本体である触手に、刀身の短い聖剣がザクりとめり込む。
……が、ただそこが消滅しただけ。新しく再生して、全くダメージが通っていない。
魔術を撃つ暇がない。
「んぐっ!」
バチンっ、と嫌な音が間近で鳴った。
脳が揺さぶられる感覚。そして、身体全体に伝わる衝撃。
『ナカナカ渋トカッタネ!』
地面に倒れ伏し、動けない所に殺到するミニスラ達。
一瞬で下半身の身動きが取れなくなった。っ、ピンチですねこれ、真面目にヤバい。
スライムの弱点、スライムの弱点……何かなかったかな、と記憶を漁る。
…そうだ、スライムといえば火!──は、自分巻き込むし…。
「お嬢様から離れ…っく!」
『ムダムダ、何シテモムダダヨ。所詮君タチハ神ニ見放サレタ存在、出来損ナイノ欠陥品。』
「な、にを……」
神と聞くと、神(笑)のことしか出てこないけど……そういえば、神(笑)は魔神と戦ってるやらなんちゃら言ってた。
その配下が魔王で、さらにその幹部…まさかこのスライム、何か知ってるの?
『アレ?アレアレアレ知ラナイノ?知ラナイノニ、魔物ヲ狩ルノ?…ヤッパリ、人間イラナイヤ。完全ニ欠陥品。君タチモ同ジ。──バイバイ、害虫。』
私同様、拘束されたマリー諸共呑み込む大きさの液体、黒スライム。
「…あ」
……走馬灯、パノラマ現象というらしい。きっと、『食らったら死ぬ』と、直感で感じたのかもしれない。
それは、私が小さく、そして重いしがらみから解放されたあの夏の…神(笑)に会ったあの日。
…の、この世界に来て最初にしたこと。そう、胃にしまわれていた"トリスタン10"の説明欄を確認した時の記憶だ。
確か、そこにはこう書いてあった。
───この錠剤は、他者に与えてはいけない。
この一文が意味するのは、果たして『私が、誰かに飲ませてはいけない』のか、はたまた『誰かがコレを飲んではいけない』なのか、それともどちらもなのかは、わからない。
でも、動かせるのは右腕だけ、フタを開けられなければ、もちろん錠剤を飲むことも出来ない今、神(笑)を信じるしか私には出来ない。

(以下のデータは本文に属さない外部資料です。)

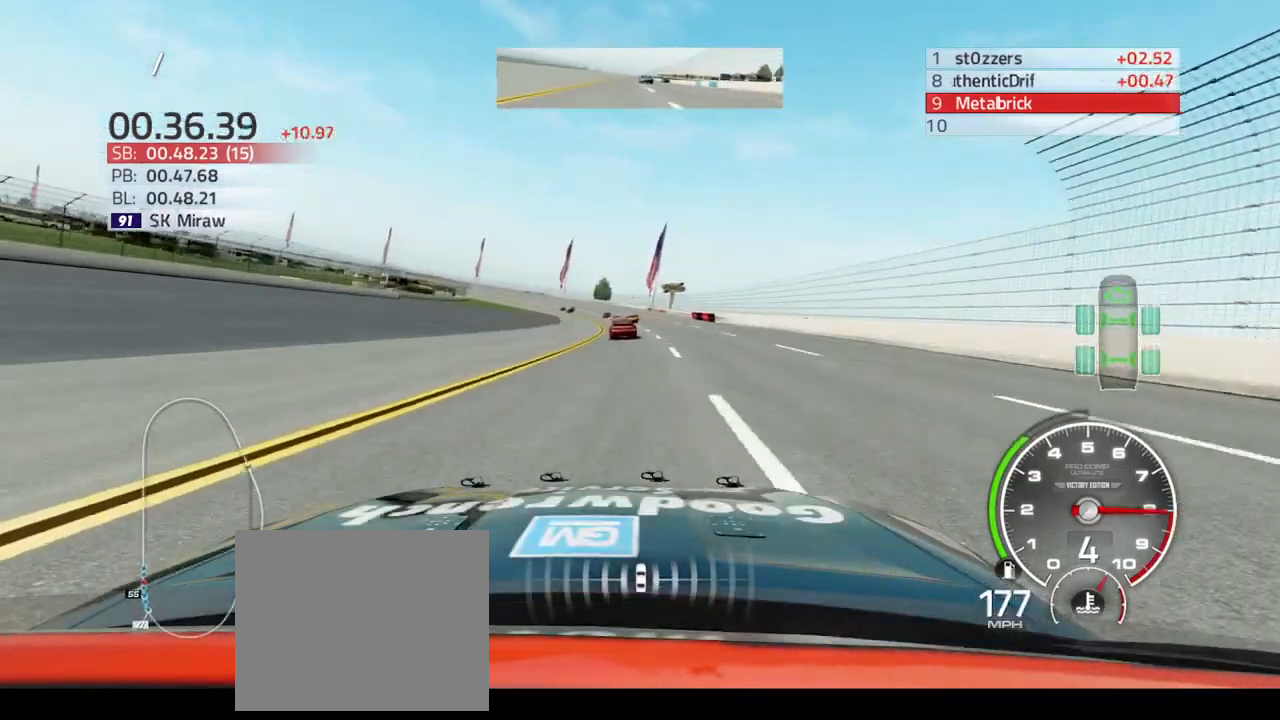
{"buttons": ["R2"], "left_stick": "up-left", "right_stick": "center", "events": []}
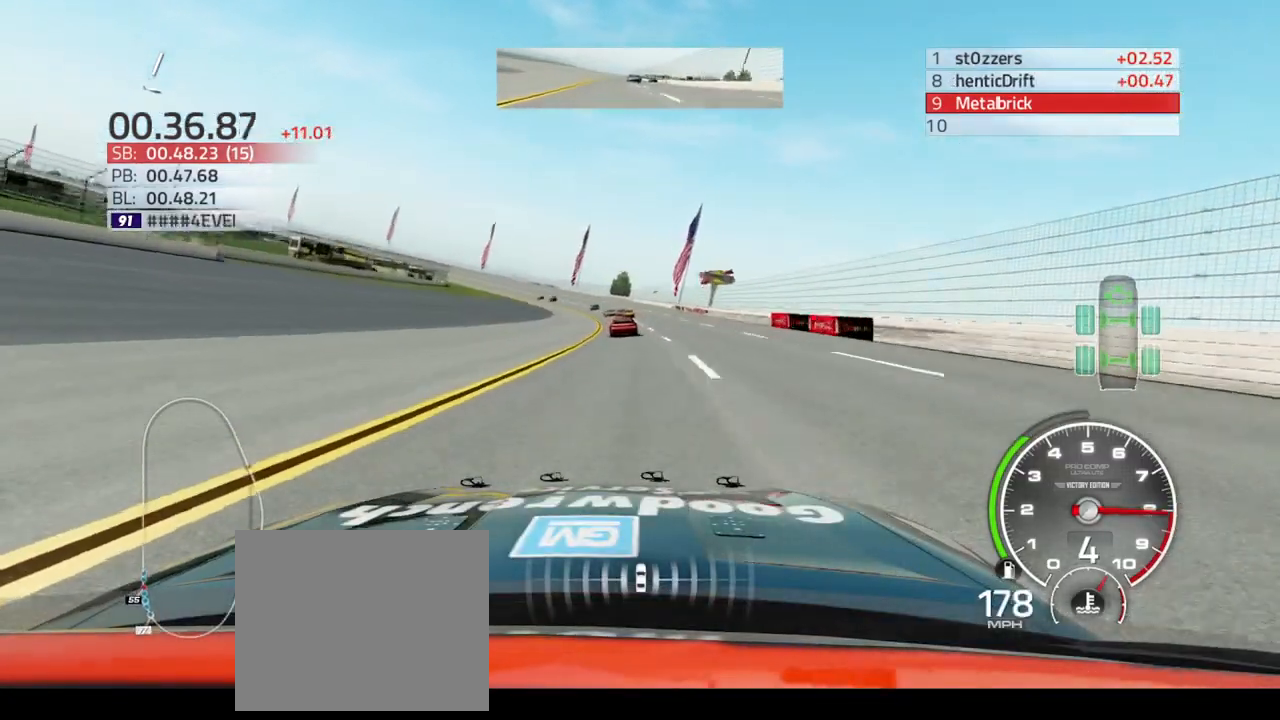
{"buttons": ["R2"], "left_stick": "up-left", "right_stick": "center", "events": []}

……ええい!一度死んだこの身!こんなあっさりと終わらせてやるもんですか!
「くらえ!チートアイテム手榴弾っ!」
『!!?』
一か八か……いや、零か十かの命をかけた賭け。
もしどうにかして飲めれば勝機が見えたかもしれない。その希望を自ら相手の手に渡す!
バクンと黒スライムが、瓶を一瞬で飲み込み吸収する。
もちろん、中身も。
……そして、幸い変化はすぐに訪れた。
『!!?!?ナナニナニコレナニコレコレナコレナナナナナニナニコココレコレニコレナコキナニナニナナ』
〘──履歴:個体干渉の記録が秘匿されました。〙
ほんの目の前で止まった黒スライムが、急激にその巨体を萎ませる。同時に、放った分身全てが、溶けるように消えていった。
……やった。本当にあった。
私以外に使ったら発動するペナルティ、様子をみるに、それも私が使った時の真逆の効果を発揮する。
──10×飲んだ個数分の乗…分の1。
今回、黒スライムが吸収した分は、大体200錠。
つまり、この目の前にある小さな黒いボールは、1に0を200個付けた数…分の一の力となっていると考えられる!文字以下のクソザコスライムと化したのだ!
「お嬢様、ご無事ですか!」
「平気よマリー。…見て。」
照らすと、プルプルとスライムが震えているのがよくわかる。全長一センチくらい。喋る力も今はないらしい。つつけば、リアルで死にそうだ。
……さて、親にも(この世界では)ぶたれたことないのに、容赦なくベチィとこの私を引っぱたいたその罪………身体で払ってもらおうか!